**** Material provided ****
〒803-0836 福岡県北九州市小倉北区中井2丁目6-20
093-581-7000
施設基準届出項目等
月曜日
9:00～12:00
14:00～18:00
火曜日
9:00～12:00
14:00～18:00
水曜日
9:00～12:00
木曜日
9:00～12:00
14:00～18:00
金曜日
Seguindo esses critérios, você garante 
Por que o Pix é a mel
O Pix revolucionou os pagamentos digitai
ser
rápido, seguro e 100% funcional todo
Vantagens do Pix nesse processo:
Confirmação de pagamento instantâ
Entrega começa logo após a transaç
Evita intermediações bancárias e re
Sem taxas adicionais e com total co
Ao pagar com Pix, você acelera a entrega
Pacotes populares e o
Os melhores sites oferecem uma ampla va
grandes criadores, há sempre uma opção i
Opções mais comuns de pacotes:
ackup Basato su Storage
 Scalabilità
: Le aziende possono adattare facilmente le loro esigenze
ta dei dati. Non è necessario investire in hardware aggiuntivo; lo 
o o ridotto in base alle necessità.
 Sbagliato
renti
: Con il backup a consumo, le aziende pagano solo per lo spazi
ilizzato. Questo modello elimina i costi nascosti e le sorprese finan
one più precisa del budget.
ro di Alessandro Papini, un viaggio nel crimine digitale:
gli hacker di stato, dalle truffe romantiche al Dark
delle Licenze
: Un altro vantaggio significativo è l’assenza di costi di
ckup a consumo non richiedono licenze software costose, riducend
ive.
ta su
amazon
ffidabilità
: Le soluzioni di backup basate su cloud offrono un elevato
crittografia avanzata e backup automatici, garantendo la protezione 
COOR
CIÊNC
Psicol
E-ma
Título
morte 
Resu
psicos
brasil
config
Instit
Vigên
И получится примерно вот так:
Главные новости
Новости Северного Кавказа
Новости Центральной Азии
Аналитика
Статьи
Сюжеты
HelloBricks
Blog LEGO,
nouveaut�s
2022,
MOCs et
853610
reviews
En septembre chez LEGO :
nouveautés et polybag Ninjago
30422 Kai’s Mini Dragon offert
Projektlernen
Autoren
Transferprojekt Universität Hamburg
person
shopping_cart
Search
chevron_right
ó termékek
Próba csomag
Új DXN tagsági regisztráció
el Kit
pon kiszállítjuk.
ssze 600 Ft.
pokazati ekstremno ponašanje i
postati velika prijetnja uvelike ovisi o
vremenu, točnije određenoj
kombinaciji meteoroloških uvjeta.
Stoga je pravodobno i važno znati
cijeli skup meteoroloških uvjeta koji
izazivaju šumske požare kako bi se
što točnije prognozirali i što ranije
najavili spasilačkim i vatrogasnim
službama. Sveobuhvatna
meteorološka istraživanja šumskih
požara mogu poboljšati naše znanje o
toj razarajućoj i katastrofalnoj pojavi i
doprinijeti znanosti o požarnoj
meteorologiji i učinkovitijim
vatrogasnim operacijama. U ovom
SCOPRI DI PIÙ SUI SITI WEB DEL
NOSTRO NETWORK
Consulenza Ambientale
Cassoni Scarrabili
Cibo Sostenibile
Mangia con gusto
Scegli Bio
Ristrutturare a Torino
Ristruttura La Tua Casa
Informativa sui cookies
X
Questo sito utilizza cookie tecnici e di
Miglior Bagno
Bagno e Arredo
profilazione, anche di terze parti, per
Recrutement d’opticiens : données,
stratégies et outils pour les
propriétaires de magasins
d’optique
****
**** Material provided ****
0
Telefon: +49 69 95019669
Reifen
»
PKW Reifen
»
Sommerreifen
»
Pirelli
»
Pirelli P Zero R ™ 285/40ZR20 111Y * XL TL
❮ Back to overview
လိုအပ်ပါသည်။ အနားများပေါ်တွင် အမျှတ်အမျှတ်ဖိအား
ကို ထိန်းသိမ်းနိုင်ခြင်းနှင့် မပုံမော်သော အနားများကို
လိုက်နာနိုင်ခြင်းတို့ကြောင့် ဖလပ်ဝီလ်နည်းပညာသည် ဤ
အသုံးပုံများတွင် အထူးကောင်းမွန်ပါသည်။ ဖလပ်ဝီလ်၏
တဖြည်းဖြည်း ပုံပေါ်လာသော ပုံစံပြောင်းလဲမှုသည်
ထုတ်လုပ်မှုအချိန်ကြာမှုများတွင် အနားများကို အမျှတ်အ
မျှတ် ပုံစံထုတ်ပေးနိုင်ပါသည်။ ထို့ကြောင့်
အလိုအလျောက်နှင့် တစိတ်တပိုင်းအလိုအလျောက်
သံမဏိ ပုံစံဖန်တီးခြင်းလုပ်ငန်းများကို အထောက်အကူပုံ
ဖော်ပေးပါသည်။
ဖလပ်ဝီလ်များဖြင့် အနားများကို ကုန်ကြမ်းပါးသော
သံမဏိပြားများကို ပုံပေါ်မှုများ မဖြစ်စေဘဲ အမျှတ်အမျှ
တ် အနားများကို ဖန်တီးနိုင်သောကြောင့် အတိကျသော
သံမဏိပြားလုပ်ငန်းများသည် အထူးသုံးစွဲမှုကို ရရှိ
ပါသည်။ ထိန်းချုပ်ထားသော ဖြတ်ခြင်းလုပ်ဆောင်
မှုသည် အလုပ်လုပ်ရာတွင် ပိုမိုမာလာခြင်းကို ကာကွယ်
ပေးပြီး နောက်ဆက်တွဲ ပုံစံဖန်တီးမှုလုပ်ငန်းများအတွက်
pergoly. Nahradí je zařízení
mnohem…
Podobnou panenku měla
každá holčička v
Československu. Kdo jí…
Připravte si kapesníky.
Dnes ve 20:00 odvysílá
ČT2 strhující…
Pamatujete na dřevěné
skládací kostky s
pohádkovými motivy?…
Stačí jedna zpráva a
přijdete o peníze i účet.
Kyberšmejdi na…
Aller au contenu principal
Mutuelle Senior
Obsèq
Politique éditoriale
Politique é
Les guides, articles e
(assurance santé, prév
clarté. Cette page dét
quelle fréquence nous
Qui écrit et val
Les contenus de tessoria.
****
#### About this exercise:
Lines from the entries that contain the string "točnije" must be found and copied.

#### Output below:
vremenu, točnije određenoj
što točnije prognozirali i što ranije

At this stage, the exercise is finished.